THE FILM STAGE – While the recent 10 Cloverfield Lane and Room told stories of captivity with various hooks — science-fiction and the process of healing, respectively — Cate Shortland’s approach in her latest, harrowing drama Berlin Syndrome makes room for more nuance and depth. Locked in a Berlin apartment, there is little hope for our protagonist for nearly the entire runtime. And while some of the story’s turns can feel overtly manipulative, Shortland finds a bracing humanity in depicting the perverse situation of Stockholm syndrome.

Attempting to figure out what she wants from life, Clare (Teresa Palmer) leaves her Brisbane home to head to Berlin where she spends her first days as a tourist photographing the architecture and meeting locals. One day at a crosswalk, she meets the initially charming, reserved Andi (Max Riemelt). After a few encounters, they go on a date and return to his secluded apartment where they make love, a scene in which Shortland’s eye for sensuality makes the revelation of the trauma to come all the more distressing. When Andi goes to his work as an English teacher the next day, Clare finds herself locked in the apartment by a deadbolt, her SIM card missing, and surrounded by reinforced windows with no hope of breaking open.

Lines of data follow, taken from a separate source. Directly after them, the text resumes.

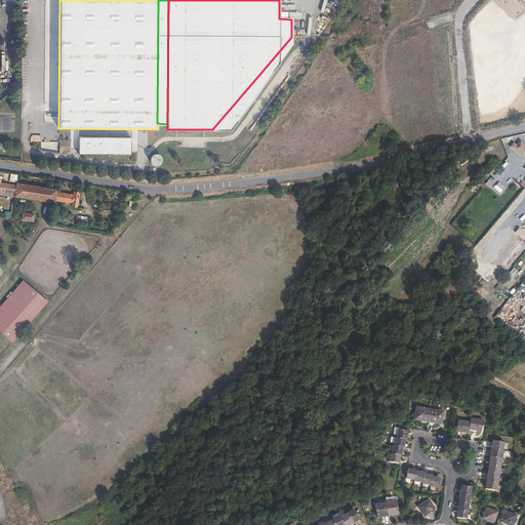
[(291,47),(291,37),(256,78),(212,129),(231,130),(291,47)]
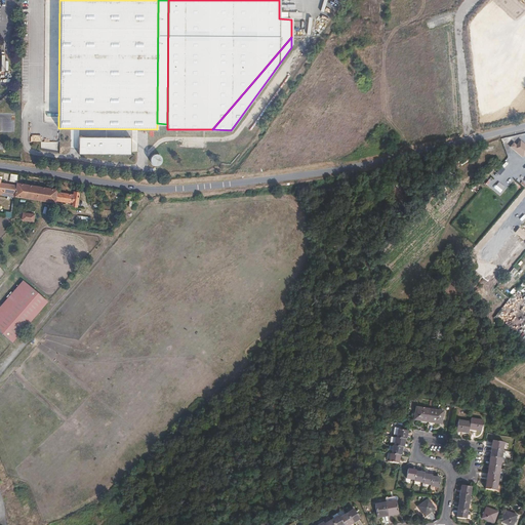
[(130,137),(78,136),(78,154),(130,155),(130,137)]
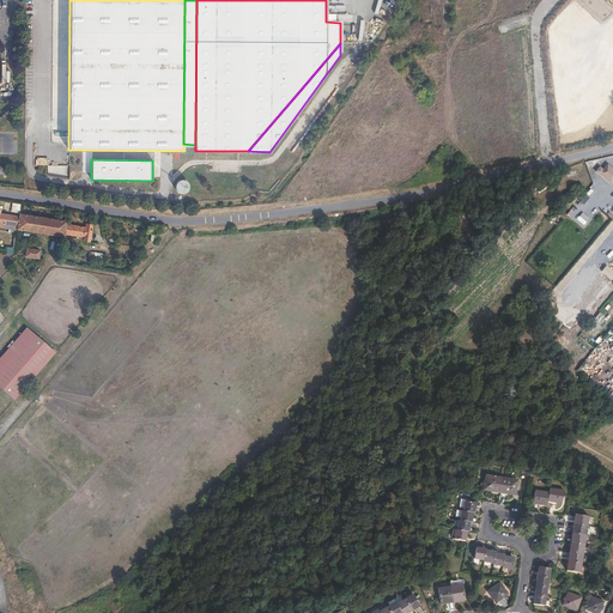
[(604,169),(600,167),(595,171),(611,184),(612,181),(612,168),(608,164),(604,169)]
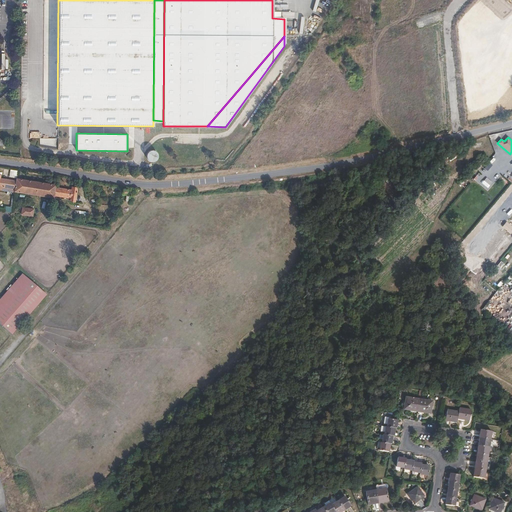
[(57,138),(39,138),(38,146),(57,149),(57,138)]
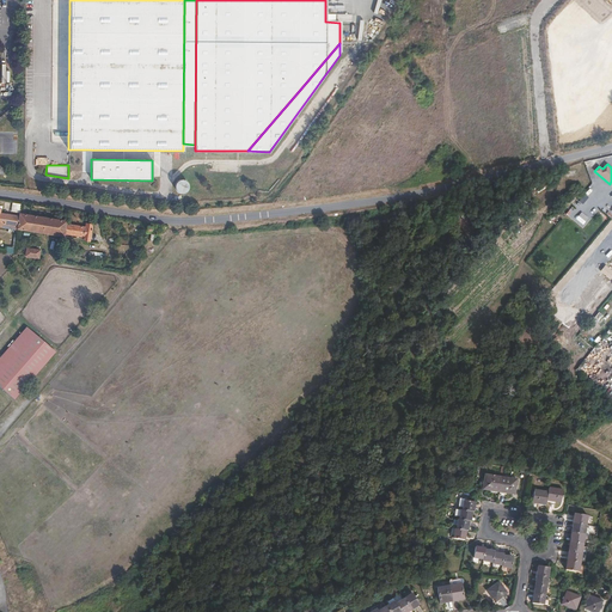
[(173,193),(187,193),(187,181),(173,181),(173,193)]
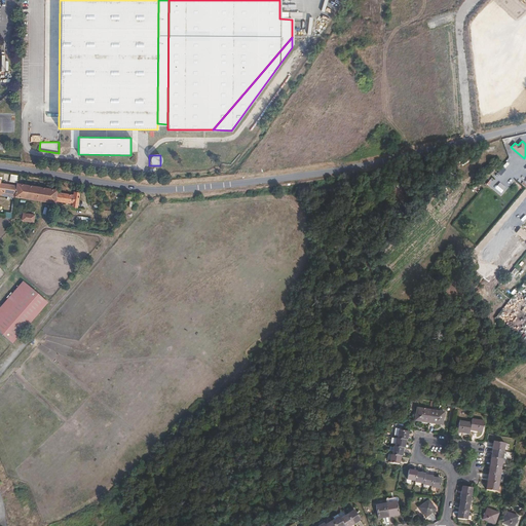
[(0,191),(15,194),(16,186),(0,184),(1,181),(0,180),(0,191)]
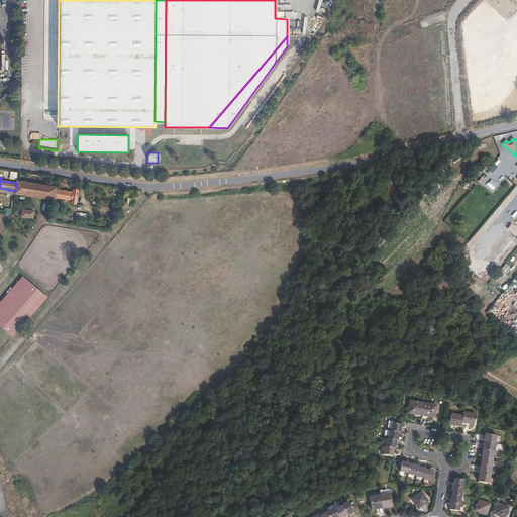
[(491,179),(487,185),(493,190),(498,184),(491,179)]
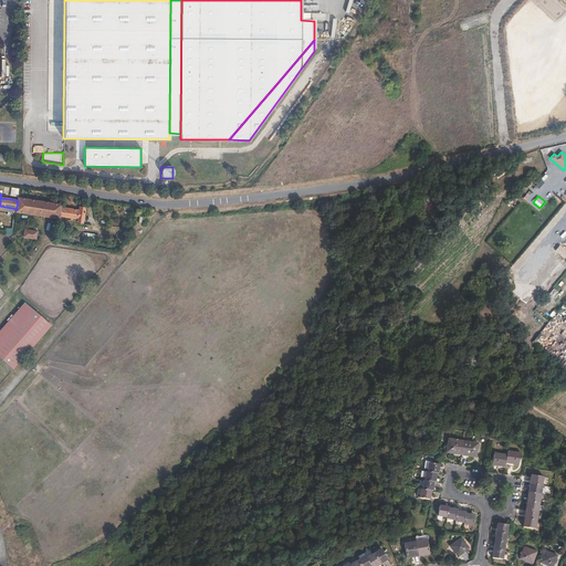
[(62,207),(62,206),(19,198),(18,200),(17,209),(17,212),(60,219),(60,217),(62,207)]
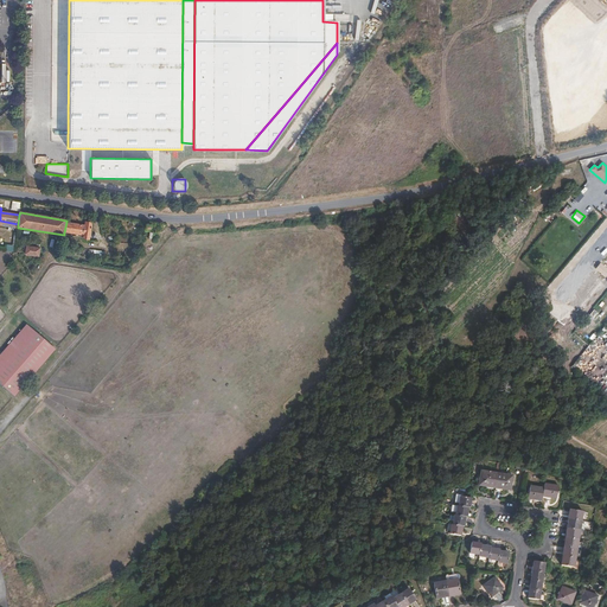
[(85,225),(66,222),(64,232),(83,235),(83,238),(89,240),(93,223),(87,222),(85,225)]
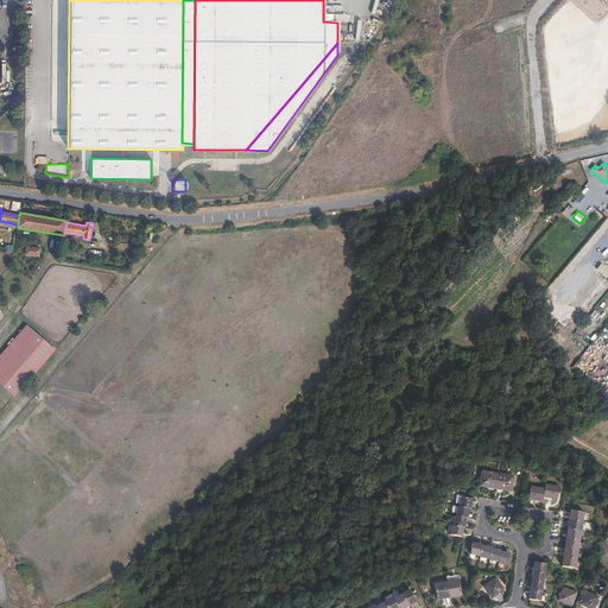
[(27,247),(25,254),(39,257),(40,249),(27,247)]
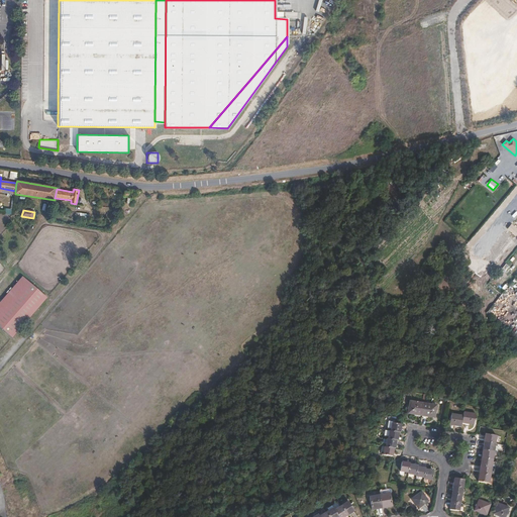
[(516,227),(512,224),(507,229),(516,236),(516,235),(516,227)]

After Andi makes an excuse the first day that he forgot to leave the keys, on the second day of captivity, Clare initially attempts to reason with him. Andi’s chilling obliviousness to the clear pain he’s inflicting makes for one of the menacing villains in some time. As he offers questions about which ingredients Clare prefers in their dinner or how she’d rate their relationship on a scale from 1-10, there’s unsettling impact tied to his mannerly demeanor. An attempt at a backstory tied to his father and his estranged mother is less effective than when we simply the threat in his actions with Clare.

Palmer, with her sullen eyes, gives a miraculous performance, weaving between a layered emotional spectrum of outright physical hostility to veiled acceptance in hopes for an escape. Often unable to articulate the horrors of the situation, her subtle glances and gestures speak volumes to her determination for freedom by any means necessary. It’s no easy task for an actor to give range when inflicted by dominating hideousness for nearly two hours, but Palmer is thoroughly mesmerizing in conveying both her emotional and physical pain.

Adapted from Melanie Joosten’s novel by Shaun Grant (also behind the equally grim drama The Snowtown Murders), the reaction to the drama will correlate with how much stamina one has for witnessing pure evil. With a dynamic this unbearable to witness, Shortland imbues a complex psychology to the script through her tactile style. Shot by Germain McMicking, there’s a textured feel for both the location and the characters, often using close-ups and inserts to leave a full-bodied impression of the circumstances.

With mentions of past division in Germany surrounding the Berlin Wall, as well as other historical and literary metaphors peppered throughout, Shortland smartly never makes an overt political analogy. In this tale of female imprisonment, everything can be gleaned from the central relationship: a domineering male figure believes he has the final authority on a female’s mind and body. Berlin Syndrome was conceived within the haunting specters of the past, and it proves history will always repeat itself.

Berlin Syndrome premiered at Sundance Film Festival and will be released by Vertical Entertainment and Netflix.